The present I wanted for so long!
This is the Fermi I was told about only better. FULL EVERYTHING! All things being equal, the architectural changes and fixes could show performance as much as 5% in Unigine Heaven 2.1 and Metro 2033. Nvidia is even claiming as much as 15% in Dirt2.

As you can see from the tables, there are very nice improvements all over the place from GeForce GTX 480 to GTX 580. We are clearly expecting GeForce GTX 580 to crush geometry and be a bit soft on shading. A big surprise… right? When has that really been different when looking at AMD and Nvidia?

Additionally, Fermi is scalar heavy compared to the AMD GPUs. Beyond3D did some compute tests and showed that GF100 can issue twice as many scalar instructions than AMD and AMD can issue twice as many Vect4 instructions. [Alex Voixu, et al. Beyond3D.com] Again, not too surprising as old habits die hard and we like to do what we have always been good at.
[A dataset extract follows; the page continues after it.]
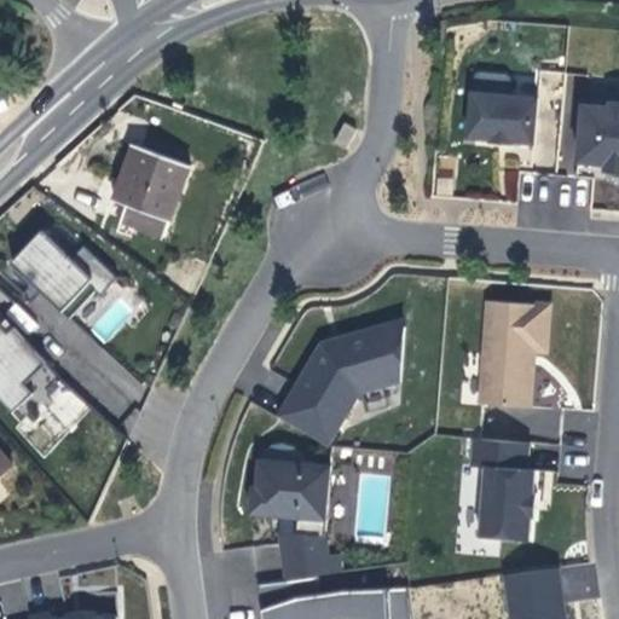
[(532,145),(537,98),(512,96),(513,81),(508,75),(478,73),(472,79),(470,92),(468,91),(463,139),(489,142),(489,144),(501,144),(513,145),(514,143),(532,145)]
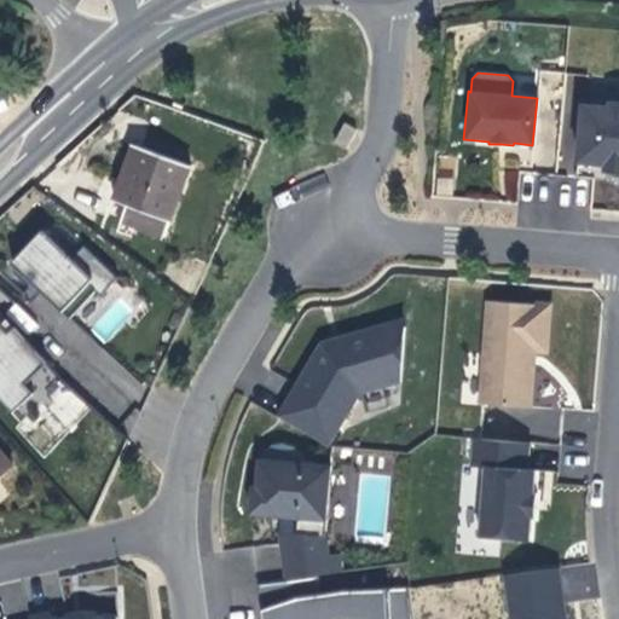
[(618,102),(612,102),(612,106),(589,105),(588,126),(582,128),(579,162),(606,165),(606,172),(618,173),(618,102)]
We expect GF110 to be an even bigger brute to geometry. (and it is… we peeked at the test scores)
Nvidia gave GF100 support for more tile formats to enhance depth buffering to improve z-culling. The basic premise here is that the z-buffer is a table. If you look at this table like a texture, it can be stored, compressed, uncompressed, given different levels of detail and so on. You therefore can access larger data sets for depths and use what best speeds up your application. This is something that we could probably write an entire article on, but the key here is that streamlining the process of getting pixels to your screen is what is most important (and that they look correct). Therefore, removing pixels that cannot be seen because they are on geometry that is obscured by other geometry should be removed from the work schedule as soon as possible. Just like people, the less time you have to think about or do fruitless work, the better and more efficient you are.
GF100 incorporated fully compliant IEEE 754-2008 single and double precision. Each of these ALUs use fused multiply-add instructions. Looking at the diagram below, you can see that using a FMA over a MAD (Multiply-Add) is better at retaining higher precision. It also makes it possible to do two floating point operations per clock cycle. This is huge when AMD and Nvidia are making talking points about GLOP throughput calculations.
GF110 got something juicy from its little brother. GeForce GTX 460 (GF104) introduced “full speed” 64-bit floating-point (FP16) texture filtering. DX9.0c introduced a minimum 32-bit floating-point lighting precision. When hardware started supporting FP16 blending, high dynamic range rendering (HDRR) really came alive. That being said, GF100 was designed to handle one texture address and four samples per texture unit. With 64 texture units it can still only deliver one location but thanks to GF104 it can now return and filter four INT8 (32-bit), four FP16 (64-bit) or one FP32 (128-bit) texture samples. Not only should this help GF110 to process HDR but also when using displacement mapping and texture heavy applications.